Formation continue et employabilité
Sophie Yannicopoulos est convaincue que la formation continue est essentielle pour rester compétitif dans le secteur de la tech. « Nous avons en permanence des formations pour être à la page sur les nouvelles technologies, améliorer notre leadership et rendre notre management attractif pour les jeunes talents. » Chez Adobe, cette approche est intégrée dans le modèle économique de l’entreprise, qui est passé de la vente de logiciels en boîte à un modèle d’abonnement. « La formation continue permet de rester employable et de s’adapter aux évolutions rapides du secteur. » Elle évoque également la possibilité de se reconvertir, une option de plus en plus viable grâce aux programmes de formation continue. « Pour les femmes en reconversion, il est crucial de comprendre les codes de l’entreprise. »
L’IA Générative : une révolution en marche
Sophie Yannicopoulos voit un potentiel immense pour les femmes dans les nouvelles technologies, notamment dans l’IA générative. « C’est un nouveau sujet hyper intéressant qui nous amène sur des chemins inexplorés. Il serait bien que ce soit un sujet pris en charge par les femmes. » Adobe a mis un point d’honneur à intégrer cette technologie de manière éthique et transparente. « Nous avons pris plus de temps que d’autres pour sortir Firefly parce que nous voulions assurer la sécurité et la traçabilité de nos outils. »
La révolution de l’IA générative chez Adobe est conçue pour protéger les créatifs et garantir la transparence. Cette technologie, bien que complexe, est un outil puissant pour augmenter la productivité et libérer du temps pour des tâches à plus forte valeur ajoutée. « L’IA générative est un copilote qui aide les créatifs à être plus efficaces, sans enlever la part de créativité humaine. Nous avons également cofondé la Content Authenticity Initiative avec notamment le New York Times afin de lutter contre la désinformation et favoriser ainsi la transparence des contenus en ligne. »

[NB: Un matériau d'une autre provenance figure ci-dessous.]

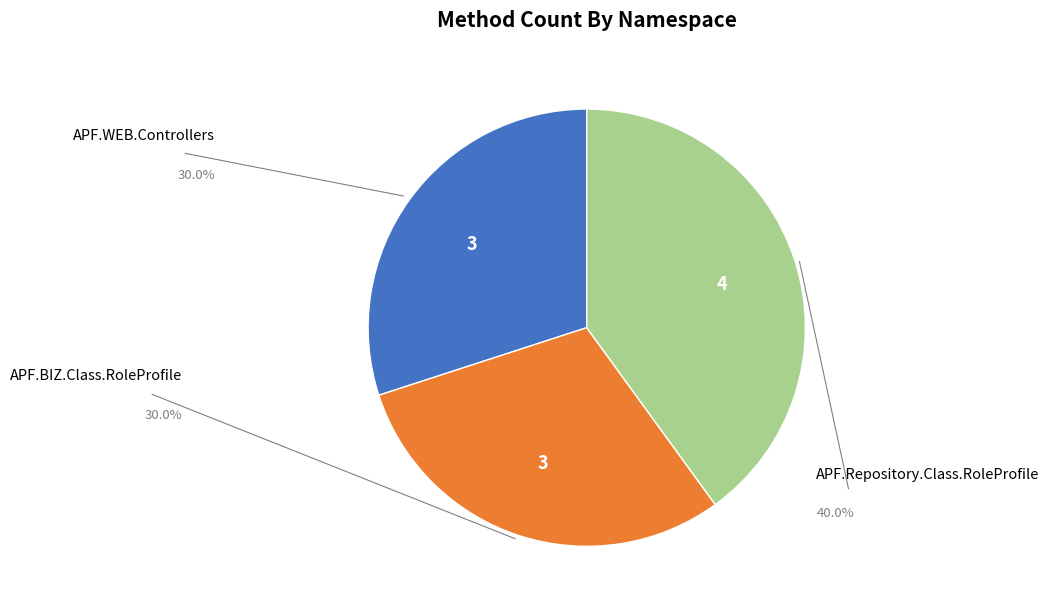

Is there any slice that represents more than half of the pie?

No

Vie personnelle et engagement familial
Au-delà de son impressionnant parcours professionnel, Sophie Yannicopoulos est aussi une mère. Elle est maman de deux filles, l’une ayant récemment obtenu son bac et entrant en école de commerce. « On est rarement le rôle modèle de ses enfants », dit-elle en riant.
Ses parents, tous deux médecins, auraient préféré qu’elle suive une carrière plus traditionnelle. « Ils auraient préféré que je sois médecin, c’est plus rassurant pour eux que de me voir partir dans un monde de tech qu’ils ne comprennent pas forcément. » Cependant, ils respectent son choix et reconnaissent son succès dans un domaine qu’elle sait être exigeant. Et ici peu importe que l’on soit un homme ou une femme.
5 questions posées à Sophie Yannicopoulos
1. Quelle est la qualité professionnelle que vous appréciez le plus ?
La capacité à se dépasser pour placer la barre toujours plus haut.
2. Quel est le défaut que vous trouvez le plus rédhibitoire dans le milieu professionnel ?
Le manque de créativité et d’adaptabilité dans un monde qui bouge en permanence.
3. Quel est votre plus grand accomplissement professionnel ?
Avoir réussi à garder un équilibre entre ma famille (mon mari depuis 23 ans et mes 3 enfants), mes passions (le développement personnel, le yoga et le sport en général) et mon travail, malgré une charge de travail intense et une exigence de performance qui ne s’arrête jamais !
4. Quelle est votre plus grande ambition dans votre carrière ?
Continuer à prendre soin de mes clients, mes équipes, mes partenaires dans la durée, surtout dans les contextes difficiles.
5. Quel conseil donneriez-vous à un jeune professionnel entrant dans votre secteur ?
La tech est un domaine d’apprentissage continu. Il demande beaucoup de résilience et d’engagement. Pour tenir dans la durée, il faut garder un cœur ouvert, apprendre en permanence et faire attention à son energie (alimentation, sommeil et sport).